Don Greenlees, Dili – Francisco Alves voted in favour of East Timor remaining a part of Indonesia in the 1999 referendum on independence. When the vote went the other way, 10 families from the small coastal village of Ulmera, including his own, decided to flee across the border into West Timor.

Two days ago, the 30-year-old farmer returned home. Fears of retribution, kept alive by rumours that returnees were mistreated, kept Alves and his family in a camp near the border for 19 months. Alves dates his change of heart to an April 4 visit to West Timor by East Timor's president-elect Xanana Gusmao.
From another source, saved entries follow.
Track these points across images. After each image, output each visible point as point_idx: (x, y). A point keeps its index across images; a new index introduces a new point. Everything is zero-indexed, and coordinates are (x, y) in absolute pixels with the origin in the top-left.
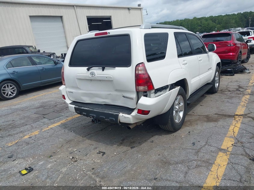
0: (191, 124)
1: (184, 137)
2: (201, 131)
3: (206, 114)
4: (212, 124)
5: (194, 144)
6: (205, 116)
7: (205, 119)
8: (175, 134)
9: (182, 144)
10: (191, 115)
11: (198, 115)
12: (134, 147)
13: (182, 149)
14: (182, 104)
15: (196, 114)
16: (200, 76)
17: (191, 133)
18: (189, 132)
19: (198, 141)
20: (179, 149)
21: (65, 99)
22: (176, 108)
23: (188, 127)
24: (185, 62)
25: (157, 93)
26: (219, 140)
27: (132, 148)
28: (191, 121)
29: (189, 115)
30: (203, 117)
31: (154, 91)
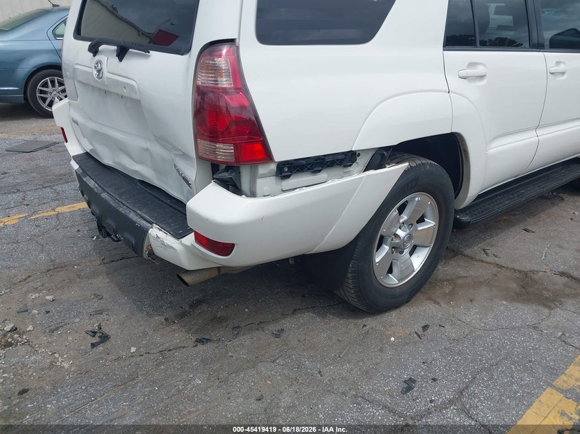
0: (451, 295)
1: (392, 345)
2: (471, 332)
3: (526, 266)
4: (525, 313)
5: (409, 385)
6: (520, 272)
7: (514, 285)
8: (372, 322)
9: (367, 373)
10: (472, 258)
11: (497, 265)
12: (208, 340)
13: (356, 396)
14: (430, 223)
15: (491, 259)
16: (540, 132)
17: (429, 331)
18: (425, 327)
19: (432, 376)
20: (343, 393)
21: (67, 142)
22: (396, 236)
23: (436, 302)
24: (480, 70)
25: (288, 177)
26: (515, 393)
27: (201, 341)
28: (459, 281)
29: (468, 256)
30: (509, 273)
31: (273, 167)
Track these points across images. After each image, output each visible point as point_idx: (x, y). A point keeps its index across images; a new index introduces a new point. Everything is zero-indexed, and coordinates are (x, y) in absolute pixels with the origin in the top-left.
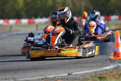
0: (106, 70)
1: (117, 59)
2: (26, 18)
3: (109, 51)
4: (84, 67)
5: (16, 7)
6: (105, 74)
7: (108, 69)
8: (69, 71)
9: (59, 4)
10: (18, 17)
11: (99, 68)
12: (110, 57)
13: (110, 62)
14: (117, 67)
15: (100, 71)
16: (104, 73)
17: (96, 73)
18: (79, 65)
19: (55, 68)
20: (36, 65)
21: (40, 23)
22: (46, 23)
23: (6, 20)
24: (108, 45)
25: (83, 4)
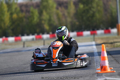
1: (104, 73)
2: (12, 36)
3: (96, 65)
5: (3, 25)
9: (45, 21)
10: (5, 34)
12: (97, 70)
13: (98, 76)
21: (27, 41)
22: (33, 39)
24: (95, 59)
25: (69, 20)
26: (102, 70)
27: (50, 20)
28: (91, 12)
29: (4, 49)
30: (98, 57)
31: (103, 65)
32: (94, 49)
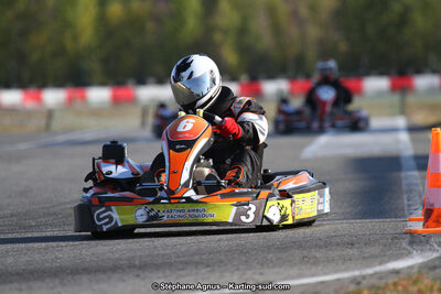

"In the visit Xanana said, 'Just come back to East Timor, I will receive you with open arms'," says Alves as he waits in a refugee transit camp outside the capital, Dili. "Xanana is a very good man for East Timor and we were impressed by what he said. We kept his message in our hearts, that is why we came back."

On Monday, the day Alves crossed the border with the help of the UN High Commissioner for Refugees, 469 other exiled East Timorese joined him on the trip home – one of the biggest single-day returns for some time.

In the first five months of this year, 14,000 people have come back from the West Timor camps, not far short of the total for 2001. Just days before East Timor formally gains its independence, the sudden upsurge in refugee returns has raised hopes among UNHCR officials and East Timorese leaders that an end to the refugee problem is in sight. "There is definitely a new dynamic on the other side of the border," says Dili-based UNHCR official Jake Moreland.

The pool of refugees has dwindled from 260,000 soon after the independence vote unleashed a wave of revenge killings and destruction in September 1999 to about 55,000 today. Nearly half of these people came back in the first three months.

But resolving the refugee problem has been one of the most intractable issues in relations between East Timor and its former occupier, Indonesia.

Although the Indonesian security forces have won recent praise for improving co-operation, Moreland says many refugees are still discouraged. "There are stories spread that couples will be separated and wives raped," he says.

Despite these hindrances, the UNHCR is banking on the May 20 declaration of independence and retreat of the UN drawing many of the undecided home. During Gusmao's April 4 visit, UNHCR distributed thousands of postcards printed with the phrase "come home before 20 May". It is hoped hundreds, possibly thousands, will accept the invitation.

Migi Barreto, 17, is one of those who decided he wanted to witness for himself the foundation of a new country. He too came home on Monday. Awaiting transport to his village of Holarua, Marreto says: "We heard in West Timor that East Timor would be independent on the 20th of May and we would have felt very bad if we didn't come back in time."